Conference Publication Details
Mandatory Fields
Haiyang Li, Guangbo Hao*, and Richard Kavanagh
ASME 2014 Biennial Conference on Engineering Systems Design and Analysis
Synthesis of Decoupled Spatial Translational Compliant Parallel Mechanisms via a Freedom and Actuation Method (FAM)
In Press
Optional Fields
This paper introduces a screw theory based approach termed the freedom and actuation method (FAM) to the synthesis of decoupled spatial translational compliant parallel mechanisms (XYZ CPMs) with consideration of actuator isolation (input decoupling). This approach is unique in that (a) actuator arrangement is taken into account; and (b) it is based on a set of rules and mathematical expressions, rather than rigid-body mechanism design experience mainly used at present. According to the rules, XYZ CPMs are firstly decomposed into simple function modules, and the degrees of freedom (DOF) of each function module are identified based on the mathematical expressions. Each function module is then synthesized based only on the DOF without consideration of the actuator arrangement, so existing flexure mechanism design approaches such as the constraint-based design, the screw-theory-based method, and the freedom and constraint topology can be employed for the synthesis of the function module.
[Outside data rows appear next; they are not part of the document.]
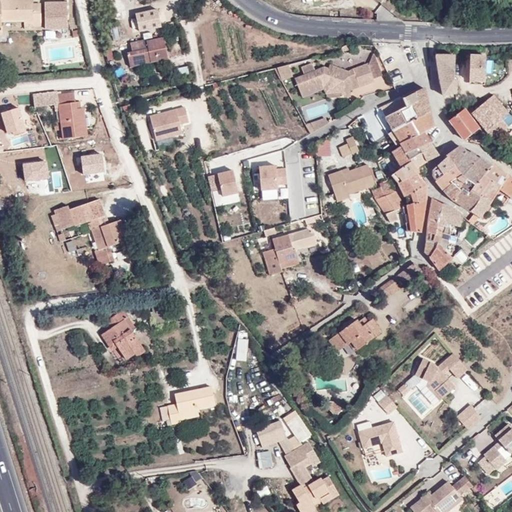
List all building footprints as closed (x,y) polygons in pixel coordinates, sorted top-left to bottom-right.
[(0,0),(0,36),(2,37),(1,22),(24,22),(24,26),(41,26),(41,14),(37,14),(36,4),(33,3),(33,0),(0,0)] [(46,32),(70,32),(70,3),(46,3),(46,32)] [(158,9),(136,14),(140,31),(161,27),(158,9)] [(120,39),(117,25),(110,26),(113,41),(120,39)] [(129,61),(150,57),(150,62),(168,59),(163,38),(146,41),(146,39),(130,42),(132,52),(127,53),(129,61)] [(485,85),(486,56),(471,54),(469,85),(485,85)] [(458,95),(455,55),(436,55),(439,74),(443,96),(458,95)] [(130,66),(150,62),(150,57),(129,61),(130,66)] [(350,90),(373,81),(368,64),(346,72),(330,65),(328,70),(325,68),(314,72),(305,75),(296,78),(303,98),(324,90),(327,98),(350,97),(350,90)] [(290,77),(287,66),(276,69),(281,80),(290,77)] [(311,66),(303,69),(305,75),(314,72),(311,66)] [(393,130),(430,111),(427,100),(424,88),(402,98),(406,106),(384,117),(393,130)] [(73,93),(57,94),(57,92),(33,95),(35,107),(55,105),(55,110),(59,110),(63,139),(87,136),(84,108),(81,109),(71,110),(70,103),(75,102),(73,93)] [(477,108),(471,113),(489,135),(492,139),(501,132),(511,122),(511,117),(493,95),(477,108)] [(81,109),(81,102),(75,102),(70,103),(71,110),(81,109)] [(185,107),(150,116),(156,140),(182,134),(180,124),(188,122),(185,107)] [(473,119),(465,109),(449,120),(457,130),(464,140),(475,131),(479,129),(473,119)] [(422,132),(433,127),(432,119),(430,111),(393,130),(401,142),(422,132)] [(21,113),(1,121),(9,142),(29,134),(21,113)] [(328,123),(325,117),(305,124),(311,134),(328,123)] [(399,144),(401,142),(393,130),(388,134),(396,145),(399,144)] [(429,143),(422,132),(401,142),(399,144),(401,146),(393,151),(403,167),(411,161),(406,153),(418,147),(429,143)] [(358,150),(353,136),(346,139),(351,153),(358,150)] [(321,141),(322,157),(330,156),(329,141),(321,141)] [(426,161),(437,155),(429,143),(418,147),(426,161)] [(464,161),(460,157),(466,152),(460,146),(447,156),(448,157),(455,167),(464,161)] [(424,162),(426,161),(418,147),(406,153),(411,161),(416,168),(421,164),(424,162)] [(475,188),(480,183),(484,178),(493,167),(480,158),(478,160),(466,152),(460,157),(464,161),(455,167),(462,175),(467,182),(475,188)] [(104,155),(82,156),(84,181),(106,180),(104,155)] [(433,176),(437,181),(455,167),(448,157),(432,170),(433,176)] [(414,169),(416,168),(411,161),(403,167),(393,174),(398,183),(417,173),(414,169)] [(424,174),(426,170),(421,164),(416,168),(414,169),(417,173),(420,178),(424,174)] [(288,184),(287,168),(277,169),(277,165),(260,167),(262,191),(279,189),(278,184),(288,184)] [(328,174),(336,198),(349,194),(375,185),(368,165),(349,171),(342,174),(341,170),(328,174)] [(444,190),(462,175),(455,167),(437,181),(444,190)] [(484,178),(500,187),(508,177),(493,167),(484,178)] [(48,168),(24,170),(25,183),(49,182),(48,168)] [(233,171),(208,177),(211,191),(221,189),(223,196),(238,193),(233,171)] [(427,192),(427,188),(423,183),(420,178),(417,173),(398,183),(405,197),(414,192),(427,192)] [(454,200),(467,182),(462,175),(444,190),(447,194),(454,200)] [(511,198),(511,196),(511,179),(508,177),(500,187),(499,189),(511,198)] [(481,197),(490,202),(499,189),(500,187),(484,178),(480,183),(475,188),(471,192),(481,197)] [(471,192),(475,188),(467,182),(454,200),(457,202),(471,212),(481,197),(471,192)] [(383,193),(393,188),(390,183),(380,187),(383,193)] [(287,186),(279,186),(280,197),(288,197),(287,186)] [(380,187),(373,191),(375,196),(383,193),(380,187)] [(395,210),(403,207),(405,206),(396,192),(384,196),(376,199),(386,214),(395,210)] [(504,206),(509,199),(504,195),(500,202),(504,206)] [(479,217),(490,202),(481,197),(471,212),(475,214),(479,217)] [(438,219),(442,211),(442,204),(431,198),(426,240),(437,244),(438,238),(440,233),(443,222),(438,219)] [(105,216),(99,199),(69,210),(68,208),(53,212),(54,216),(50,217),(53,226),(58,225),(60,231),(74,225),(75,226),(105,216)] [(421,233),(425,202),(407,205),(412,232),(421,233)] [(449,224),(453,207),(442,204),(442,211),(438,219),(443,222),(440,233),(450,235),(449,224)] [(403,207),(408,232),(412,232),(407,205),(405,206),(403,207)] [(462,218),(463,215),(453,207),(449,224),(460,227),(461,225),(462,218)] [(390,223),(397,220),(395,210),(386,214),(390,223)] [(470,223),(474,225),(479,217),(475,214),(469,222),(470,223)] [(467,228),(470,223),(469,222),(462,218),(461,225),(467,228)] [(120,220),(92,230),(98,246),(99,250),(117,244),(123,241),(127,240),(122,226),(120,220)] [(132,238),(127,224),(122,226),(127,240),(132,238)] [(449,224),(450,235),(458,237),(460,227),(449,224)] [(276,233),(274,228),(264,231),(265,236),(276,233)] [(270,275),(282,272),(281,268),(280,264),(298,259),(295,249),(316,243),(313,232),(310,230),(307,229),(272,239),(275,249),(264,252),(270,275)] [(429,258),(431,261),(439,270),(452,258),(446,251),(448,240),(438,238),(437,244),(435,248),(429,258)] [(426,240),(424,252),(429,258),(435,248),(437,244),(426,240)] [(455,255),(464,264),(470,258),(462,249),(459,252),(455,255)] [(281,268),(299,264),(298,259),(280,264),(281,268)] [(405,284),(421,272),(414,263),(398,275),(405,284)] [(395,283),(392,279),(381,288),(383,291),(395,283)] [(400,288),(395,283),(383,291),(388,297),(400,288)] [(126,331),(120,322),(128,316),(123,308),(121,310),(117,304),(104,313),(108,319),(106,320),(111,328),(101,334),(112,350),(117,347),(126,359),(135,353),(137,356),(145,351),(130,328),(126,331)] [(150,312),(151,318),(149,318),(149,323),(152,323),(168,320),(166,309),(150,312)] [(130,328),(134,326),(128,316),(120,322),(126,331),(130,328)] [(359,322),(357,319),(334,336),(343,347),(352,341),(358,350),(382,332),(372,318),(368,322),(362,326),(359,322)] [(368,322),(365,318),(359,322),(362,326),(368,322)] [(325,339),(320,331),(310,338),(316,347),(325,339)] [(329,340),(337,352),(343,347),(334,336),(329,340)] [(237,340),(236,361),(247,362),(248,341),(237,340)] [(458,380),(468,370),(454,354),(436,369),(434,367),(434,366),(422,360),(415,376),(429,383),(427,387),(440,402),(455,388),(444,375),(449,370),(458,380)] [(409,392),(404,386),(397,391),(402,397),(409,392)] [(181,420),(180,416),(199,412),(198,409),(216,405),(212,387),(175,395),(177,404),(159,407),(162,421),(166,420),(168,426),(181,423),(181,420)] [(333,415),(346,406),(345,402),(329,401),(325,396),(322,399),(333,415)] [(379,404),(389,415),(396,408),(386,397),(379,404)] [(480,416),(471,405),(457,417),(466,428),(480,416)] [(304,467),(310,464),(318,459),(308,441),(314,437),(296,411),(283,418),(294,436),(289,439),(280,420),(256,429),(262,448),(278,442),(286,456),(284,457),(301,486),(292,491),(300,503),(296,505),(300,511),(317,511),(314,505),(312,501),(319,497),(320,500),(322,504),(332,498),(330,494),(337,490),(329,477),(323,481),(322,479),(314,484),(304,467)] [(386,457),(402,452),(394,424),(359,434),(363,450),(383,444),(386,457)] [(500,442),(485,455),(486,457),(492,465),(496,469),(506,461),(500,453),(505,449),(509,453),(511,450),(511,428),(508,424),(495,436),(500,442)] [(273,467),(271,452),(258,453),(260,469),(273,467)] [(481,461),(487,469),(492,465),(486,457),(481,461)] [(460,495),(471,485),(465,478),(453,487),(449,482),(432,496),(430,493),(411,509),(413,511),(435,511),(436,511),(446,511),(463,499),(460,495)]
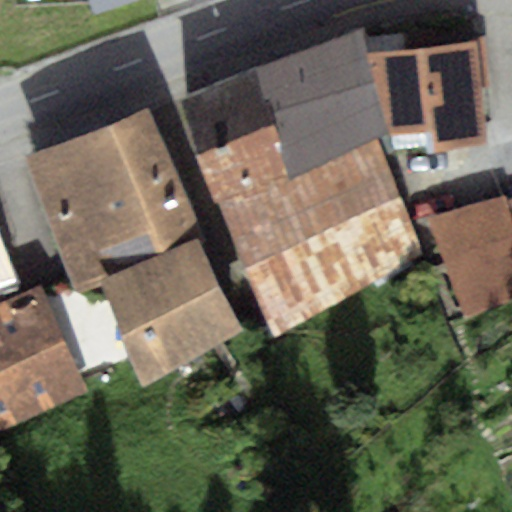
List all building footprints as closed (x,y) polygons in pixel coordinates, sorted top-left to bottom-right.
[(87,0),(93,16),(140,0),(87,0)] [(360,27),(255,67),(295,176),(377,137),(388,131),(366,50),(360,27)] [(489,145),(472,40),(366,50),(388,131),(390,138),(432,130),(433,150),(489,145)] [(295,176),(255,67),(180,99),(218,204),(295,176)] [(149,105),(23,158),(78,288),(100,279),(199,238),(204,236),(149,105)] [(295,176),(218,204),(274,339),(423,253),(377,137),(295,176)] [(504,195),(429,221),(465,321),(511,297),(511,201),(505,203),(504,195)] [(0,232),(0,286),(17,280),(0,232)] [(199,238),(100,279),(143,388),(244,329),(199,238)] [(0,433),(88,390),(38,286),(0,303),(0,433)]
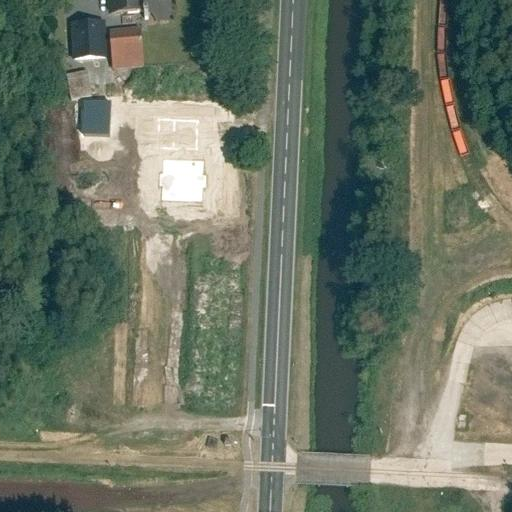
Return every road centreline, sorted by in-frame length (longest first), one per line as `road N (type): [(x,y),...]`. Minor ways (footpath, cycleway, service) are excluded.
road 1 (tertiary): [(266,511),(292,0)]
road 2 (track): [(428,0),(425,63),(454,220),(403,480)]
road 3 (track): [(483,485),(246,474)]
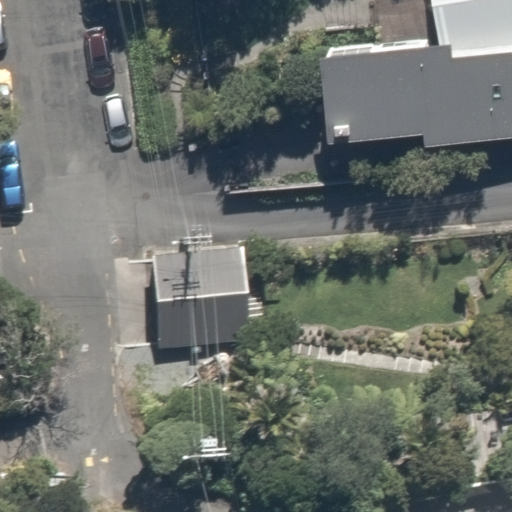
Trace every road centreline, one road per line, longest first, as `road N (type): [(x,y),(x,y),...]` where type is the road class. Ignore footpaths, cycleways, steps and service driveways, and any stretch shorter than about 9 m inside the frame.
road 1 (residential): [(511,202),(82,241)]
road 2 (residential): [(51,0),(82,241)]
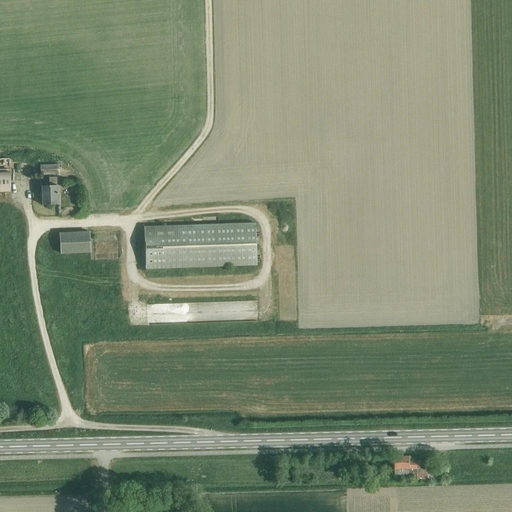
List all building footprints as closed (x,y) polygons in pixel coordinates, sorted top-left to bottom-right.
[(59,175),(59,165),(40,166),(40,176),(59,175)] [(10,172),(0,172),(0,192),(11,192),(10,172)] [(42,205),(58,204),(57,178),(48,178),(49,187),(41,187),(42,205)] [(144,227),(145,269),(256,265),(255,224),(144,227)] [(59,234),(60,254),(90,252),(89,232),(59,234)] [(408,476),(416,476),(416,479),(426,479),(426,474),(426,468),(420,468),(420,460),(409,460),(409,455),(394,455),(394,473),(397,473),(397,468),(408,468),(408,476)]
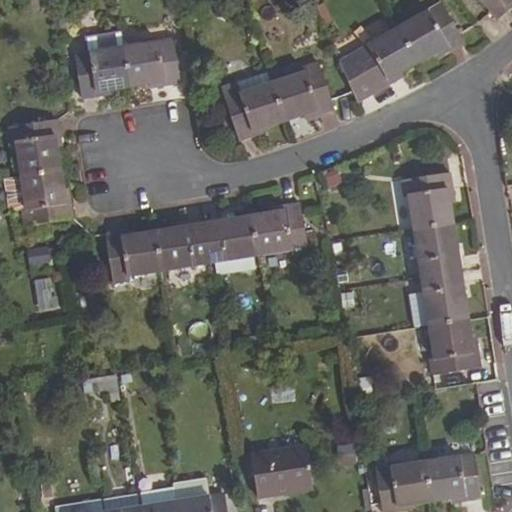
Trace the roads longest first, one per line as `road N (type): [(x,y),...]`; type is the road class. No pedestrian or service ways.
road 1 (residential): [(139,149),(221,176),(251,173),(375,125),(461,80)]
road 2 (residential): [(461,80),(491,180),(511,317)]
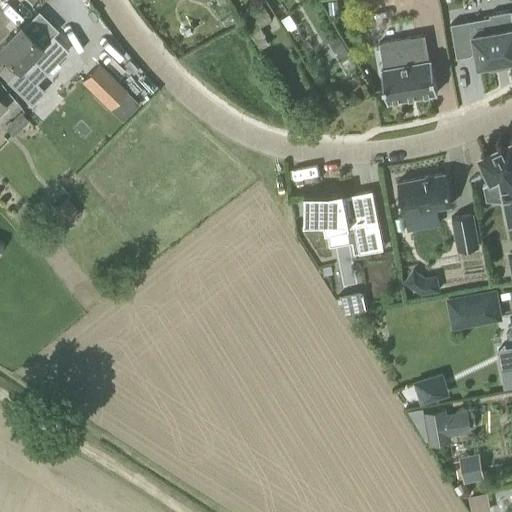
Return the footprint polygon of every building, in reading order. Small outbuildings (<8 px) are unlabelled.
[(451,24),(457,58),(473,55),(473,54),(477,53),(479,65),(492,63),(493,64),(497,64),(496,62),(505,60),(505,62),(509,61),(509,60),(511,59),(511,10),(490,14),(493,31),(470,35),(467,21),(451,24)] [(41,45),(20,25),(0,46),(0,49),(17,66),(29,78),(41,66),(47,71),(68,49),(52,33),(41,45)] [(382,67),(388,101),(438,92),(432,58),(430,59),(425,33),(380,42),(384,67),(382,67)] [(341,61),(351,55),(339,36),(329,42),(341,61)] [(110,108),(127,91),(99,63),(82,80),(110,108)] [(0,115),(9,106),(0,98),(0,115)] [(30,120),(22,112),(7,128),(15,136),(30,120)] [(511,145),(480,160),(490,181),(479,186),(479,187),(497,179),(506,224),(511,222),(511,145)] [(404,213),(452,204),(446,172),(398,181),(404,213)] [(384,248),(379,223),(373,190),(344,195),(344,192),(330,195),(330,194),(305,194),(305,222),(325,223),(327,231),(354,225),(360,253),(384,248)] [(69,223),(80,214),(77,211),(78,209),(67,196),(53,208),(56,212),(53,214),(62,224),(66,220),(69,223)] [(459,250),(479,246),(473,213),(453,217),(459,250)] [(432,275),(420,267),(411,281),(428,293),(432,275)] [(454,326),(501,317),(496,290),(449,298),(454,326)] [(420,402),(437,397),(431,374),(413,379),(420,402)] [(424,412),(429,445),(451,441),(446,409),(424,412)] [(467,495),(469,511),(477,511),(487,511),(485,492),(467,495)]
The synthesis process is finally summarized and demonstrated step by step via a monolithic 3-PPPR XYZ CPM design example (P: prismatic joint and R: revolute joint). It can be envisaged that a variety of configurations of each function module can be derived under a specific DOF. Therefore, one can obtain a great number of XYZ CPM designs with consideration of actuator isolation through changing the structure of each function module, even though there is no any rigid-body mechanism design experience. The proposed FAM will enable designers to (a) decompose XYZ CPMs into the function modules, (b) yield multiple solutions to meet the DOF requirement of each compliant function module, and (c) obtain a variety of XYZ CPMs with consideration of actuator isolation.